HARDWARE: Redundancy
Although hardware problems cause as little as 10 percent of downtime according to figures quoted by Marcus and Stern, some servers, storage units, firewalls, and other devices are designed to tolerate the failure of individual subsystems such as power supplies.
Tandem is one of the longest established names in fault tolerant hardware. Tandem was purchased by Compaq and is now part of Hewlett-Packard. Nicholas Lynch, HP's market development manager for industry standard systems, points to a variety of technologies that make up the company's "adaptive infrastructure" strategy.
Many subsystems are designed for hot swapping in the event of failure. Fans and power supplies are relatively easy to duplicate so that systems can keep running. In the case of RAID storage, a faulty disk can be replaced and the data automatically recreated.
A combination of hardware and software that HP calls advanced data guarding goes one step further and copes with the failure of two drives without loss of data.
Memory can also be duplicated: in low-end HP servers, one or two memory modules can be reserved to take over if the ECC (error correction code) detects a faulty chip. Midrange models feature hot-pluggable mirrored memory. Mirroring means each byte is written into two separate modules, so no data is lost in the event of a failure, and processing can continue while the failed module is replaced.
Forthcoming high-end servers will have what Lynch described as hot-pluggable RAID memory--an extra DIMM in each bank provides redundancy and continued operation when a failure occurs without having to duplicate the entire memory.
Among its features, HP's Insight Manager software provides predictive failure monitoring of processors, memory, and hard disks in HP servers. If warning is given of a critical problem, the company's pre-failure warranty means the company will provide a replacement part for hot-swapping before the failure actually happens. HP is "the only vendor that offers [pre-failure warranty] on all three components," claims Lynch.
It's all very well for hardware manufacturers to provide redundant power supplies, but unless you plug them into separate circuits, the only thing you are protected against is a PSU failure. Using separate mains circuits helps keep the device running if a fuse blows or a circuit breaker trips, or if someone isolates the wrong circuit at the switchboard.
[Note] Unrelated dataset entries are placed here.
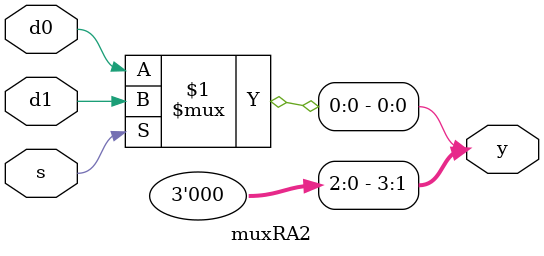
<source format=sv>
`timescale 1ns / 1ps
module muxRA2(input logic d0, d1,
input logic s,
output logic [3:0] y);
assign y = s ? d1 : d0;
endmodule

</source>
In any case, the mains supply to the building will probably fail at some stage. The risk can be reduced by arranging power feeds from two separate substations, but if you need to keep operating in a blackout, you'll need an uninterruptible power supply and--depending on the load and anticipated outage duration--perhaps a generator set. But first, make sure the basics of reliable power are already in place.
"The starting point and necessary steps are the same today as they were 15 years ago. After determining what level of uptime is required to meet the needs of the business, a full site audit is completed," says Russell Perry, national channel manager at Emerson Network Power (formerly Liebert Corporation).
"Up to 80 percent of remedial actions and costs flowing from such an audit will not be associated with either UPS or diesel generators," he asserts. Basic issues such as grounding and bonding, and the condition of wiring must be addressed first. "Unless these fundamental issues are addressed, the efficiency of any UPS or genset system will be severely compromised," Perry explains.
UPS models designed for enterprise applications--such as Emerson's Nfinity--sport features including hot-swappable redundant modules, smooth transfers between power sources, and multiple communications paths for monitoring and control.
If you do go to the extent of installing a generator, make sure you've got plenty of fuel on hand. Don't laugh--while researching this article we heard of an organisation (no names, no pack drill) that installed a fancy generator, but it wasn't until the power went off that staff realised they hadn't filled the tank.